Marquette Frye, then 21, and his brother Ronald were driving in their mother’s car when they were pulled over for suspicion of drunk driving. After taking a field sobriety test, the older Frye brother was placed under arrest. The younger Frye brother walked to their nearby home to get their mother, Rena Price.

Price approached the officers and scolded her son. Someone shoved Price, then Frye was hit by an officer. A growing crowd of onlookers angered by past treatment from police began to throw objects and escalated the situation. The entire Frye family was placed under arrest, as the crowd grew.

By that evening, there was widespread looting and arson. When community leaders failed to calm the crowds, Los Angeles Police Chief William Parker instructed his troops to use whatever means necessary to take down the rioters. Gov. Pat Brown made the quip that the crowds the police faced were “guerrillas fighting with gangsters.”

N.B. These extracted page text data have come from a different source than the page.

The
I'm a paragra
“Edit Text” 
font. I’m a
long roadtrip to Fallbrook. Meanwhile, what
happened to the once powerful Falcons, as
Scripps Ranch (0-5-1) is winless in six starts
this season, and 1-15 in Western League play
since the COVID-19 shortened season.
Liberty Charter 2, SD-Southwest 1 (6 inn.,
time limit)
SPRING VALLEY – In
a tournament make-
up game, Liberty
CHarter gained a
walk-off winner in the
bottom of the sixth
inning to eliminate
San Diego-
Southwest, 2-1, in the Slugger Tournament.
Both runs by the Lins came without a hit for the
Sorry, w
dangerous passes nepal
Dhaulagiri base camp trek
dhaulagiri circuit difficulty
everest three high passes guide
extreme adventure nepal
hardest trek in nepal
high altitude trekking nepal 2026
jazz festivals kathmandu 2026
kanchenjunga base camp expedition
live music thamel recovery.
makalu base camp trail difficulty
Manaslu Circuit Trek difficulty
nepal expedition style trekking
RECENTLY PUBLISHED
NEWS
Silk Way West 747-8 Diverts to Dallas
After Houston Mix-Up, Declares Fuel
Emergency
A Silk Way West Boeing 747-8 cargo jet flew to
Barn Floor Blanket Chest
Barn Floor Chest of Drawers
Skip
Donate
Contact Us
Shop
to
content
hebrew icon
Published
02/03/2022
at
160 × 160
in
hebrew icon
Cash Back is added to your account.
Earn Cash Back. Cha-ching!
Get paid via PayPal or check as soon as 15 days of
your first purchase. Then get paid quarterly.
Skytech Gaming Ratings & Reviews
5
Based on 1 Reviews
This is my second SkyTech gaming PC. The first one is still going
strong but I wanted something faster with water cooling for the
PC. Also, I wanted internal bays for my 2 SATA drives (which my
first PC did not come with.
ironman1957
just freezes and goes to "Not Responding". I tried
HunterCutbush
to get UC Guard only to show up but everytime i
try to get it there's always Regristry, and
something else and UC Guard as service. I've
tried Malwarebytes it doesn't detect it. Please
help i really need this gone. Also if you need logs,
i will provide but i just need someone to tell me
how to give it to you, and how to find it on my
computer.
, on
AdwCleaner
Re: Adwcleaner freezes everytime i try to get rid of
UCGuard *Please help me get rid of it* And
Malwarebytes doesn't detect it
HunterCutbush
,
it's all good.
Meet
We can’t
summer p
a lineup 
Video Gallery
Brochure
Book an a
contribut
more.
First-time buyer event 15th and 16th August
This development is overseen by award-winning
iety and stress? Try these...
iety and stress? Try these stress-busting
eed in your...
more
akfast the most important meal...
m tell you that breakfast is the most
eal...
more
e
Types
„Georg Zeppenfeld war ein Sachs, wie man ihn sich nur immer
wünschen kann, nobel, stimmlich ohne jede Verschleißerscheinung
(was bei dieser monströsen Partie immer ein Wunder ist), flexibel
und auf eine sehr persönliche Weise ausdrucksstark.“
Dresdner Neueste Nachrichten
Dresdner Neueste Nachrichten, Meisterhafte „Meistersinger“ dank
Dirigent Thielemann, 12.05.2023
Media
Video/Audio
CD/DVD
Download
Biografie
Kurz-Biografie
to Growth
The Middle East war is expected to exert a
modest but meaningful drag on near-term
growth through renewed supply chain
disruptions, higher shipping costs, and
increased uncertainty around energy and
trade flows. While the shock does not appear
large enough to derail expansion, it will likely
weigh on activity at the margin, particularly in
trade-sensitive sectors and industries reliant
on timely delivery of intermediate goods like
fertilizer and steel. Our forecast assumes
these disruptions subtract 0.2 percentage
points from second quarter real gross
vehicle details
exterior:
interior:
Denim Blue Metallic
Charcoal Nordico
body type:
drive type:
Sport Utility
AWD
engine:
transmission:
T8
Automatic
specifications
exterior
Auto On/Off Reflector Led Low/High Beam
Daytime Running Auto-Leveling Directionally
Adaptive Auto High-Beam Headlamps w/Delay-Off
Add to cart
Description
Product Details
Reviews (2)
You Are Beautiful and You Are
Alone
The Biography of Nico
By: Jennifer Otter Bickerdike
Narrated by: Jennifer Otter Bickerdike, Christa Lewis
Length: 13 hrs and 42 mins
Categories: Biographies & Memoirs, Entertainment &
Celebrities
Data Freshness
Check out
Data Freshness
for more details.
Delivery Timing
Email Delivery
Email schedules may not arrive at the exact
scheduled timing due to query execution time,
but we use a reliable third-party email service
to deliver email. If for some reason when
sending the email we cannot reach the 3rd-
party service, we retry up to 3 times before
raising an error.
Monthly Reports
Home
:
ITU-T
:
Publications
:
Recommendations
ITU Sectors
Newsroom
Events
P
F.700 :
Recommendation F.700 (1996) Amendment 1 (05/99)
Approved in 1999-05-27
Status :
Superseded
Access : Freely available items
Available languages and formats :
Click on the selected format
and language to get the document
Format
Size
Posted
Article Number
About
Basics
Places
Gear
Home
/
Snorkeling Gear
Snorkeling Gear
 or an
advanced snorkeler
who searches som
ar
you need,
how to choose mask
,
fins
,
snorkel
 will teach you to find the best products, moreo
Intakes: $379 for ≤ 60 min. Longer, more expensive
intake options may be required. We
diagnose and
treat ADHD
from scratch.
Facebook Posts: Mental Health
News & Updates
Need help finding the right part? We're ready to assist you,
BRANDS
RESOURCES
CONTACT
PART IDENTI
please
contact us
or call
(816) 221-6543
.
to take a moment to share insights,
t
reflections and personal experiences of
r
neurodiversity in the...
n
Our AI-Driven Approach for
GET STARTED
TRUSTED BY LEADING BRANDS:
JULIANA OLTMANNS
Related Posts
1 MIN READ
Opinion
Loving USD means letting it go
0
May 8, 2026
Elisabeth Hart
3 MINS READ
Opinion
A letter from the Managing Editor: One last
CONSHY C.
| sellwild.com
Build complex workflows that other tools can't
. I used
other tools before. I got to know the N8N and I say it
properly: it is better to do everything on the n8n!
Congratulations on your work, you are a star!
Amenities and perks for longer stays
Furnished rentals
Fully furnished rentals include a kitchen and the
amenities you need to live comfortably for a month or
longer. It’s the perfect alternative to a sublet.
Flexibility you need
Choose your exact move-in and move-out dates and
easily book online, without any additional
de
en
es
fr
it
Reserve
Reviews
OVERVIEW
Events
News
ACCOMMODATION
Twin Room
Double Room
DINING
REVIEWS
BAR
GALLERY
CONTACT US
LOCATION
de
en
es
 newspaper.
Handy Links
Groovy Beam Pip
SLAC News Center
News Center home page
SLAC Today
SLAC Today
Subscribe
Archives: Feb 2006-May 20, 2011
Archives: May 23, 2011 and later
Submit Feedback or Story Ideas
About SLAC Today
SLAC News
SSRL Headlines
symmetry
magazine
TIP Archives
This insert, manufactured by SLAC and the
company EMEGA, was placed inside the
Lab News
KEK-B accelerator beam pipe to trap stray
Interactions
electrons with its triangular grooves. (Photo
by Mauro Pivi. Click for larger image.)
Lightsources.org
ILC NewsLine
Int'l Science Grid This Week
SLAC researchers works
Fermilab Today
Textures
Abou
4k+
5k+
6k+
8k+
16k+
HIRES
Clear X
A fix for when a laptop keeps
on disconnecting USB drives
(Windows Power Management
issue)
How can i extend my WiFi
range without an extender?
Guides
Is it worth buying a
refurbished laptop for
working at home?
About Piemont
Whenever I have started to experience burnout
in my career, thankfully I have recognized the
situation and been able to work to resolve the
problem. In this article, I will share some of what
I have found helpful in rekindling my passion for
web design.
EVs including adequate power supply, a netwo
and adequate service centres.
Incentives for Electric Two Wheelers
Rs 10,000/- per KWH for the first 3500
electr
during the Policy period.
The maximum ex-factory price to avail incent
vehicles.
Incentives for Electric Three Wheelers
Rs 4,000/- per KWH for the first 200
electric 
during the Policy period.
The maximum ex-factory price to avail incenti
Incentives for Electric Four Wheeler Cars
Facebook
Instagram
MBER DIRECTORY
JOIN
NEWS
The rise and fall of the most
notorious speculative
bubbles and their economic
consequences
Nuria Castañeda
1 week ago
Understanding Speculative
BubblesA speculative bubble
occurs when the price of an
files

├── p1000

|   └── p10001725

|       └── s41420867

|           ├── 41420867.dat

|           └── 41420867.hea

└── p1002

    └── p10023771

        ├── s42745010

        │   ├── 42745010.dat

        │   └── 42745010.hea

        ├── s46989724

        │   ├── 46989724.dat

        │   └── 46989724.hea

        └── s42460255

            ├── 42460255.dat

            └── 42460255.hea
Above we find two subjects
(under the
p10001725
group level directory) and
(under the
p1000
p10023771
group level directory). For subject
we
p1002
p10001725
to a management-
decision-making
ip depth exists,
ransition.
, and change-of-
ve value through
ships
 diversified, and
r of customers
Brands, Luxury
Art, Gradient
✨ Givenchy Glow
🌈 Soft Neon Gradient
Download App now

The six-day riot ended on August 17, leaving 34 people dead. According to reports, 31 of the slain were killed by law enforcement bullets. The California National Guard was called in to restore order and a policy of mass arrest was employed. Over 3,400 people were arrested and damages were estimated to be over $40 million.

Watts, like many Black neighborhoods across the nation that saw riots, never fully recovered. Coupled with the fact that the Watts neighborhood was considered a sectioned-off afterthought by most whites in power, the isolation felt by Black residents there also contributed to neighborhood’s decline.

In 1992, the Rodney King trial riots eclipsed the scale of the Watts Rebellion and remains the largest such demonstration the city has ever seen.

The paramilitary response by the LAPD and combined law enforcement forces during the rebellion is eerily reminiscent of recent events such as the largely peaceful Black Lives Matters protests taking place across the country.